Perché i laureati italiani scappano all’estero: stipendi doppi in Germania e investimenti universitari ultimi in Europa. I numeri del declino

La domanda è retorica: perché un giovane laureato dovrebbe restare in Italia quando la Germania gli offre l’80% in più di stipendio? Il Governatore della Banca d’Italia Fabio Panetta ha scelto il pragmatismo dei numeri per spiegare la fuga dei cervelli.
Il divario con la Francia raggiunge il 30%. Gli scarti retributivi si sono allargati progressivamente negli anni e rappresentano la vera chiave di lettura del fenomeno migratorio. Circa un decimo dei giovani laureati italiani lascia il Paese negli anni più recenti. Ingegneri e informatici guidano l’esodo. Le imprese italiane cercano proprio quelle figure professionali che scelgono di costruirsi una carriera oltreconfine.
Il paradosso è evidente: il Nord Italia, cuore produttivo del Paese, vede emigrare i suoi talenti migliori. Il basso rendimento della formazione universitaria italiana non è una questione di qualità didattica ma di prospettive economiche concrete.
L’Italia investe meno di tutti nell’università: i dati del ritardo
La spesa pubblica italiana per l’istruzione si ferma sotto il 4% del PIL. La distanza dalla media europea supera un punto percentuale. Nessuna grande economia dell’area euro investe così poco. Il dato più sorprendente riguarda l’allocazione interna delle risorse: l’Italia destina allo studente universitario meno fondi rispetto allo studente delle superiori. Gli altri paesi europei seguono la logica opposta e aumentano l’investimento con il crescere del livello di istruzione.

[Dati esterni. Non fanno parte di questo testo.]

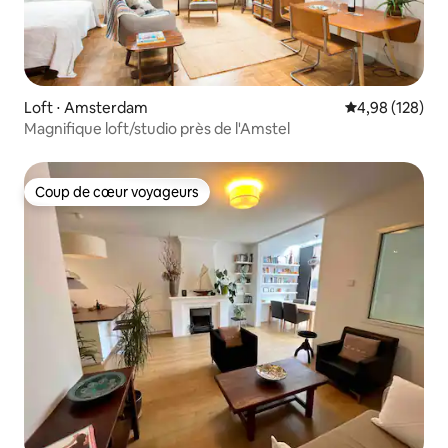
Loft ⋅ Amsterdam
Évaluation moy
4,98 (128)
Magnifique loft/studio près de l'Amstel
Coup de cœur voyageurs
Coup de cœur voyageurs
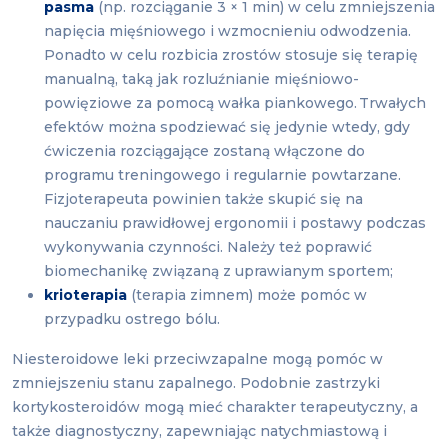
pasma
(np. rozciąganie 3 × 1 min) w celu zmniejszenia
napięcia mięśniowego i wzmocnieniu odwodzenia.
Ponadto w celu rozbicia zrostów stosuje się terapię
manualną, taką jak rozluźnianie mięśniowo-
powięziowe za pomocą wałka piankowego. Trwałych
efektów można spodziewać się jedynie wtedy, gdy
ćwiczenia rozciągające zostaną włączone do
programu treningowego i regularnie powtarzane.
Fizjoterapeuta powinien także skupić się na
nauczaniu prawidłowej ergonomii i postawy podczas
wykonywania czynności. Należy też poprawić
biomechanikę związaną z uprawianym sportem;
krioterapia
(terapia zimnem) może pomóc w
przypadku ostrego bólu.
Niesteroidowe leki przeciwzapalne mogą pomóc w
zmniejszeniu stanu zapalnego. Podobnie zastrzyki
kortykosteroidów mogą mieć charakter terapeutyczny, a
także diagnostyczny, zapewniając natychmiastową i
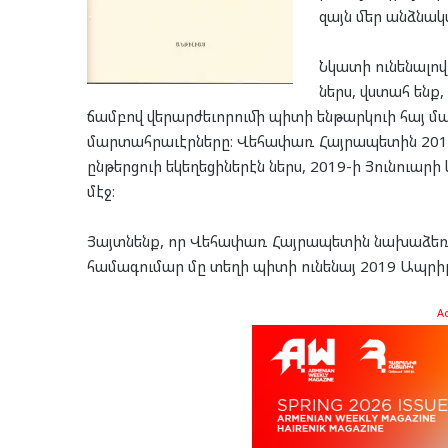
զայն մեր անձնակ
Նկատի ունենալով
ներս, վստահ ենք,
ճամբով վերարժեւորումի պիտի ենթարկուի հայ մ
մարտահրաւէրները։ Վեհափառ Հայրապետին 201
ընթերցուի եկեղեցիներէն ներս, 2019-ի Յունուարի
մէջ։
Յայտնենք, որ Վեհափառ Հայրապետին նախաձեռն
համագումար մը տեղի պիտի ունենայ 2019 Ապրիլ
A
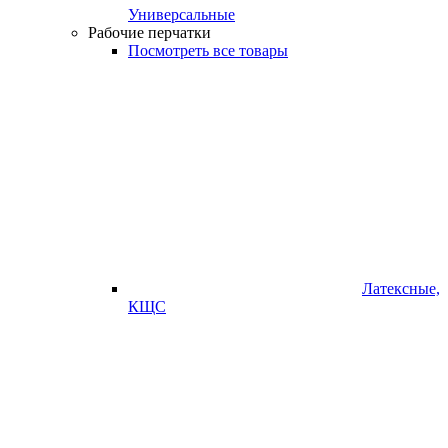
Универсальные
Рабочие перчатки
Посмотреть все товары
Латексные,
КЩС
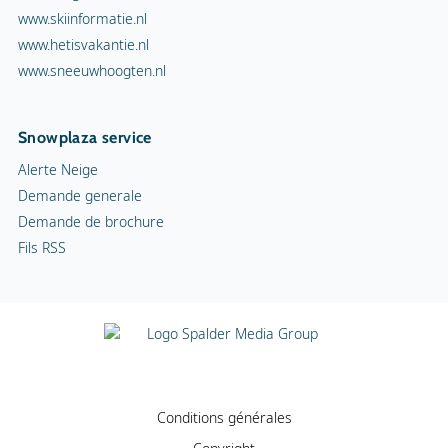
www.skiinformatie.nl
www.hetisvakantie.nl
www.sneeuwhoogten.nl
Snowplaza service
Alerte Neige
Demande generale
Demande de brochure
Fils RSS
Conditions générales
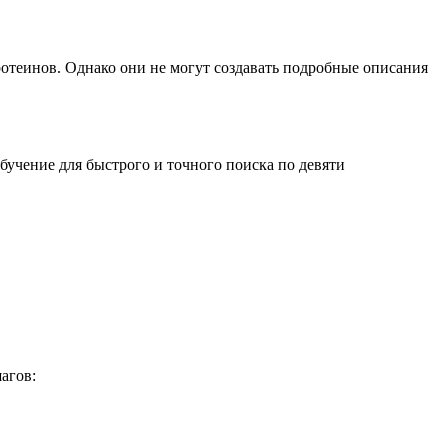
отеинов. Однако они не могут создавать подробные описания
бучение для быстрого и точного поиска по девяти
агов:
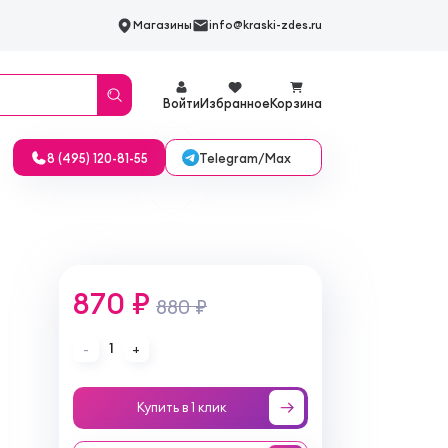
Магазины
info@kraski-zdes.ru
Войти
Избранное
Корзина
Telegram/Max
8 (495) 120-81-55
870 ₽
880 ₽
1
-
+
Купить в 1 клик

Panetta ha collegato questo deficit strutturale ai vincoli demografici del Paese. La crescita stabile necessita di un innalzamento della produttività. Gli investimenti in innovazione e capitale umano rappresentano la strada obbligata. L’università dovrebbe svolgere un ruolo centrale in questo processo. La realtà racconta una storia diversa: metà del divario rispetto alla UE deriva proprio dal sottofinanziamento dell’istruzione universitaria. Il sistema italiano produce laureati preparati che il mercato nazionale non è in grado di valorizzare economicamente.
Competenze e tecnologia: quando il progresso crea disuguaglianza
Il progresso tecnologico senza una forza lavoro adeguatamente formata allarga le disuguaglianze sociali. I lavoratori con competenze elevate beneficiano delle innovazioni. Chi possiede un livello di istruzione basso rimane ai margini. La tecnologia diventa strumento di inclusione solo quando incontra professionalità in grado di utilizzarla. Le evidenze empiriche confermano la teoria: i paesi che accelerano sulla formazione della popolazione crescono più rapidamente.
Il Governatore ha indicato una direzione chiara nelle conclusioni del suo intervento a Messina all’inaugurazione dell’anno accademico. Un sostegno mirato alle famiglie e all’istruzione genera ritorni economici e sociali elevati. Gli interventi possono procedere gradualmente senza compromettere la sostenibilità delle finanze pubbliche. La prudenza nella gestione del debito rimane compatibile con scelte strategiche di lungo periodo.
Investire in istruzione, ricerca e formazione significa riconoscere che le aspirazioni individuali dei giovani costruiscono il potenziale collettivo. La capacità di scegliere, crescere e contribuire a un’economia dinamica dipende dalle decisioni che la politica economica prende oggi. La questione non riguarda solo chi parte ma chi resta e si trova a competere in un sistema che non valorizza la formazione ricevuta.